SOURCE DATA:

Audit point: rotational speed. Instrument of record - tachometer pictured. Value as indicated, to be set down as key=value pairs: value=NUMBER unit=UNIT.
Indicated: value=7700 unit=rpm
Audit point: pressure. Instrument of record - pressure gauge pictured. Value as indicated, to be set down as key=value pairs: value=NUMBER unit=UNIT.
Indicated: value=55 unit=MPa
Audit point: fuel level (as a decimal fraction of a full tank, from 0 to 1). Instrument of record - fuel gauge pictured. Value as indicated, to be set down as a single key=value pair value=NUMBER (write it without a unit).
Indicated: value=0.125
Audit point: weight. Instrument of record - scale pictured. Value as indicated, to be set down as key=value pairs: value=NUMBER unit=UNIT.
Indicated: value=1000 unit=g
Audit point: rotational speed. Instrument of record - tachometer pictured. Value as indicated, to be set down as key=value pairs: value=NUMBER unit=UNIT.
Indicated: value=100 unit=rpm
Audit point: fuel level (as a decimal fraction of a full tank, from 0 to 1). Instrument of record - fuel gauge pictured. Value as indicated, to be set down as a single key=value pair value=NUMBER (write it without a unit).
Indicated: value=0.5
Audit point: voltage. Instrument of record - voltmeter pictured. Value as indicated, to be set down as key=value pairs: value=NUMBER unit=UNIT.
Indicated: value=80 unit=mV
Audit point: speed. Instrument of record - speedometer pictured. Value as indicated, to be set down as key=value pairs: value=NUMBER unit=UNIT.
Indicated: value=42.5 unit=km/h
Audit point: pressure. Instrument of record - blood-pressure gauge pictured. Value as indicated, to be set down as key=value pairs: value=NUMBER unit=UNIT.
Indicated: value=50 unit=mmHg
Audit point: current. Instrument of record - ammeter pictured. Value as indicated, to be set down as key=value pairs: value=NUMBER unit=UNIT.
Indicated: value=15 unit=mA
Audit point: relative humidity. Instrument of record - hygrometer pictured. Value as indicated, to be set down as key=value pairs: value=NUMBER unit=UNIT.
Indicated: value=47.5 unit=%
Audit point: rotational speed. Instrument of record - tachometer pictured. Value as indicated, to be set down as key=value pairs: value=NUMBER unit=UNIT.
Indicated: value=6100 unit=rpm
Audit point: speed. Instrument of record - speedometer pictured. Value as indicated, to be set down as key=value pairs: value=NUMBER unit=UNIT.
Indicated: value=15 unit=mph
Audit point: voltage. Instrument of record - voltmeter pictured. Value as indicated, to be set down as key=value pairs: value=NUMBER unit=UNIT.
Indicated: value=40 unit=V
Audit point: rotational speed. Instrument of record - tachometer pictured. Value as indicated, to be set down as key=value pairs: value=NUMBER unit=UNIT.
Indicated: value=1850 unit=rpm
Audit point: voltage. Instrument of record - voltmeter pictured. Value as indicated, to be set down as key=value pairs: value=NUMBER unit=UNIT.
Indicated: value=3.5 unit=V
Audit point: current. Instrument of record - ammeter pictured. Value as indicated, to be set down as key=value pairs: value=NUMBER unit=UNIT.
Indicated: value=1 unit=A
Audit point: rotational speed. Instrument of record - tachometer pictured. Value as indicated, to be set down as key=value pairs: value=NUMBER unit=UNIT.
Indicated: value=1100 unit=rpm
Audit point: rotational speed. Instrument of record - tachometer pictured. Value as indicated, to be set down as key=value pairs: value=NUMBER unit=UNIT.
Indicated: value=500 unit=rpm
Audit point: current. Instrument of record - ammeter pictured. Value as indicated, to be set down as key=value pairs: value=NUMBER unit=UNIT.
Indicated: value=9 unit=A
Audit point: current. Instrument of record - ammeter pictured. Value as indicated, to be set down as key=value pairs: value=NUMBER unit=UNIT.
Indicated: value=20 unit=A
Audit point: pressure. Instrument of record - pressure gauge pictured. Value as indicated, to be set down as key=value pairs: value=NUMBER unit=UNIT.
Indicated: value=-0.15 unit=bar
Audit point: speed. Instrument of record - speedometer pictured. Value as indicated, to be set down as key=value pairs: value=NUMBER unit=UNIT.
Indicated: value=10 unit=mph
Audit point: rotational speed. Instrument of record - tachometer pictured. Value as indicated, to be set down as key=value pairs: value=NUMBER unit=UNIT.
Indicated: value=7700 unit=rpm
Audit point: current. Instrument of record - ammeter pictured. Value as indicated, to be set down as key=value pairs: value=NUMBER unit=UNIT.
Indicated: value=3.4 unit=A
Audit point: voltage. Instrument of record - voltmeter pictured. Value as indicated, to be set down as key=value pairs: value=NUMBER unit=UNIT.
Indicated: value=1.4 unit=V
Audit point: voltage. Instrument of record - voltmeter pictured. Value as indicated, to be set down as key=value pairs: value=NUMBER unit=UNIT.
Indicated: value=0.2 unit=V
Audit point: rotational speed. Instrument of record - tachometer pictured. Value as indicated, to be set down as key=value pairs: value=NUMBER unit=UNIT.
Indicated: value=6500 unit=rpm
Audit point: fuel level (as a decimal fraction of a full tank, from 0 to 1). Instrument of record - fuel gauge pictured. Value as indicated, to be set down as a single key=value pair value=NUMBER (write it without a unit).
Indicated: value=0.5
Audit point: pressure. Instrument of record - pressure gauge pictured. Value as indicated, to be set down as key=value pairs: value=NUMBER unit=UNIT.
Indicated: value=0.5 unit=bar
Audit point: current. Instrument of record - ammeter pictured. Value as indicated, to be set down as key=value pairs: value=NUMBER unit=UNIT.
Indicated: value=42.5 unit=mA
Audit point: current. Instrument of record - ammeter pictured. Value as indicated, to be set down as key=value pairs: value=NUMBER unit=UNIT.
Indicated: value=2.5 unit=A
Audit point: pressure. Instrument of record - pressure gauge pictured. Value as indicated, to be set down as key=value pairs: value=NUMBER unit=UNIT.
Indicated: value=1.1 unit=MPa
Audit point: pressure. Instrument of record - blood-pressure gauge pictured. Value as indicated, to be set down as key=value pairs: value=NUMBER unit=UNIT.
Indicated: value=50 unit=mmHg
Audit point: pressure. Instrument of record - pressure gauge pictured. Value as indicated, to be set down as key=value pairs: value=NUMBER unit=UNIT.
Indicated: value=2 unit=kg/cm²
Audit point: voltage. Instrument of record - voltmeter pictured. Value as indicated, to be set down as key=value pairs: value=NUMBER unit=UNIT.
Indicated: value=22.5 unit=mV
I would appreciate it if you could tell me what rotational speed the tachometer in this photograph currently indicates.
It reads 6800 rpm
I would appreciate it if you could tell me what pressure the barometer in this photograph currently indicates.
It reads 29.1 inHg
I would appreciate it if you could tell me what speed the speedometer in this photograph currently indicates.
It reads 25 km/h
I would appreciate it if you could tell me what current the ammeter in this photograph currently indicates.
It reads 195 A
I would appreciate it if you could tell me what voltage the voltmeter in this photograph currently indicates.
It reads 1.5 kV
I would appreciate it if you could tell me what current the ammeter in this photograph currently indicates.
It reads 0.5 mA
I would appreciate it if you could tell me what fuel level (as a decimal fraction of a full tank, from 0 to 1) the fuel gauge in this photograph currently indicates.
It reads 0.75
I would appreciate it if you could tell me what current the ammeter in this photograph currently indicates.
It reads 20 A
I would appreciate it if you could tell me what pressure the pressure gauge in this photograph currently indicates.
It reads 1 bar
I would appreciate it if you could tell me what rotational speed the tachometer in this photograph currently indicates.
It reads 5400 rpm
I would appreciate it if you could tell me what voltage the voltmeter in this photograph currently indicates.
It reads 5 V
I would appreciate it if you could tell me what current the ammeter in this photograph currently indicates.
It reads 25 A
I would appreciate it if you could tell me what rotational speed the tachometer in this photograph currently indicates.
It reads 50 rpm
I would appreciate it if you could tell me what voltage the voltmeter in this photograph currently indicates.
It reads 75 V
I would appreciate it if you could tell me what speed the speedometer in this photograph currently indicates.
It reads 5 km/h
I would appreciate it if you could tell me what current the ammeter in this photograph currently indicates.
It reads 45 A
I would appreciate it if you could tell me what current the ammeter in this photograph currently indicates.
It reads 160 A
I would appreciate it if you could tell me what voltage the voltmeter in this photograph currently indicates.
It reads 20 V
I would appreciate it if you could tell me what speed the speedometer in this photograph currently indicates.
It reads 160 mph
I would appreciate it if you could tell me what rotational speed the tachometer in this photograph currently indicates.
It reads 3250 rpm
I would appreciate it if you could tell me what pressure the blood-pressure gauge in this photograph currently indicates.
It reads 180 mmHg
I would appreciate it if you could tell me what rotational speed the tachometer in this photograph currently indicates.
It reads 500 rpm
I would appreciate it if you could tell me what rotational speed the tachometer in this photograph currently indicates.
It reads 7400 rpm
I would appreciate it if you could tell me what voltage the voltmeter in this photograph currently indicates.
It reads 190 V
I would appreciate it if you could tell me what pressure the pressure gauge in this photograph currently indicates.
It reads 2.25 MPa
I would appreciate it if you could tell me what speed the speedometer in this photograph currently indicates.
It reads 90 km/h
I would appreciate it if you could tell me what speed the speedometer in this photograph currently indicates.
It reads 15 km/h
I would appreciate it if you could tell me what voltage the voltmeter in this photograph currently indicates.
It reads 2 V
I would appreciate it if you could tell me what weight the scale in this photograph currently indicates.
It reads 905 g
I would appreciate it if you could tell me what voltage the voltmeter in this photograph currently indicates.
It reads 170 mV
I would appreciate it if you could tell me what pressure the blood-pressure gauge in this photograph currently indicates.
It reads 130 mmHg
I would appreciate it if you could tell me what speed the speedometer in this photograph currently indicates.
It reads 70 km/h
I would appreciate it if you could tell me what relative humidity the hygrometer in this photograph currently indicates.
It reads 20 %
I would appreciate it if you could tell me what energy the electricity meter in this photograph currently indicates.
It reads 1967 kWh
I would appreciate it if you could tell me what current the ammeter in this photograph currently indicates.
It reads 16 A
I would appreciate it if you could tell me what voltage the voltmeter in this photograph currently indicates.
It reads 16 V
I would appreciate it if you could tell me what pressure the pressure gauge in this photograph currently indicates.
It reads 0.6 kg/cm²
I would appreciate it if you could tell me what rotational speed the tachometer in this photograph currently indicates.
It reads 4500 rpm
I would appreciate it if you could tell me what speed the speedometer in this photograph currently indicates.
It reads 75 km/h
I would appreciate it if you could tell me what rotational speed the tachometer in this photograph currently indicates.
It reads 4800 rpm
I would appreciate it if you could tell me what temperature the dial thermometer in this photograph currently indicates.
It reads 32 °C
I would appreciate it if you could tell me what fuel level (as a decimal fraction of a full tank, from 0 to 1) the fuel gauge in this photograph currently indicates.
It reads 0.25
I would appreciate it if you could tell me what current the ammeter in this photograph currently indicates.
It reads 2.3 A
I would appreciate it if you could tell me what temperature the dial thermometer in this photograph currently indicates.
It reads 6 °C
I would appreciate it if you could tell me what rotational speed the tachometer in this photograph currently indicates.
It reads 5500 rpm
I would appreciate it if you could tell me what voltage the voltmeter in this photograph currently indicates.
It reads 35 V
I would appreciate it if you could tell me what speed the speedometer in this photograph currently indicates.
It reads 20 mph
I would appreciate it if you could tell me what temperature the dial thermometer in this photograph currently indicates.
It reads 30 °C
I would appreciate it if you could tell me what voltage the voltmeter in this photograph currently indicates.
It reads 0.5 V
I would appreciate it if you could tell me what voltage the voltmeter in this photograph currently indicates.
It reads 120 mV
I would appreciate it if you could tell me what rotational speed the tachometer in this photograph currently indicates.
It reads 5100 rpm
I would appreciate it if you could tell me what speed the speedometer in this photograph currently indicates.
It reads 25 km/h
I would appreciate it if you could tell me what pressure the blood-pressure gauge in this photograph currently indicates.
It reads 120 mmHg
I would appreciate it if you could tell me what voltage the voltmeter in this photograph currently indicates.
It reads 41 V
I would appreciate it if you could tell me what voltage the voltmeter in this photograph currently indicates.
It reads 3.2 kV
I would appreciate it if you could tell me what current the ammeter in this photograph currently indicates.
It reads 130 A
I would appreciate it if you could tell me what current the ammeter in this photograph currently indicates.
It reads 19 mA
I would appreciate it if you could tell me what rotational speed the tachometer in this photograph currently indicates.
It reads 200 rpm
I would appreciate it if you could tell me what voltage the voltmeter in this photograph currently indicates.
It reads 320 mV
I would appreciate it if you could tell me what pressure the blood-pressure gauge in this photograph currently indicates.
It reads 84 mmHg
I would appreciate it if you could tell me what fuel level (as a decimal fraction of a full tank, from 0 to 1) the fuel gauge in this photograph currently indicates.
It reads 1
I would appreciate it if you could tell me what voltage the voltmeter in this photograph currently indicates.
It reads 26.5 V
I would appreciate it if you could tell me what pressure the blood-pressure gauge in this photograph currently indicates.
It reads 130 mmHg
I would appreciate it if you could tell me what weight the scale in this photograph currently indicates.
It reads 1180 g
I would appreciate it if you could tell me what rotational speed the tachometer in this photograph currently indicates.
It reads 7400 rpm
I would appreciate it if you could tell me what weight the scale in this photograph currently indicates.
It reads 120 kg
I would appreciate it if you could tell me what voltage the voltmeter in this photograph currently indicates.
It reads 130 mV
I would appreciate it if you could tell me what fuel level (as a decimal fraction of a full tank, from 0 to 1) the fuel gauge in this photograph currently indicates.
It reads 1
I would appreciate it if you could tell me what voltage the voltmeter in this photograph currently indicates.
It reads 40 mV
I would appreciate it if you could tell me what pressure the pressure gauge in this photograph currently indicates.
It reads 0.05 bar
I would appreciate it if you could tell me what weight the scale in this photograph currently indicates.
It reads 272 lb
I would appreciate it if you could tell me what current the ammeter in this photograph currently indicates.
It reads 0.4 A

TASK DETAILS:
Which lines in the material above contain the word "hygrometer"? List each of those lines in full.

RESULT:
Audit point: relative humidity. Instrument of record - hygrometer pictured. Value as indicated, to be set down as key=value pairs: value=NUMBER unit=UNIT.
I would appreciate it if you could tell me what relative humidity the hygrometer in this photograph currently indicates.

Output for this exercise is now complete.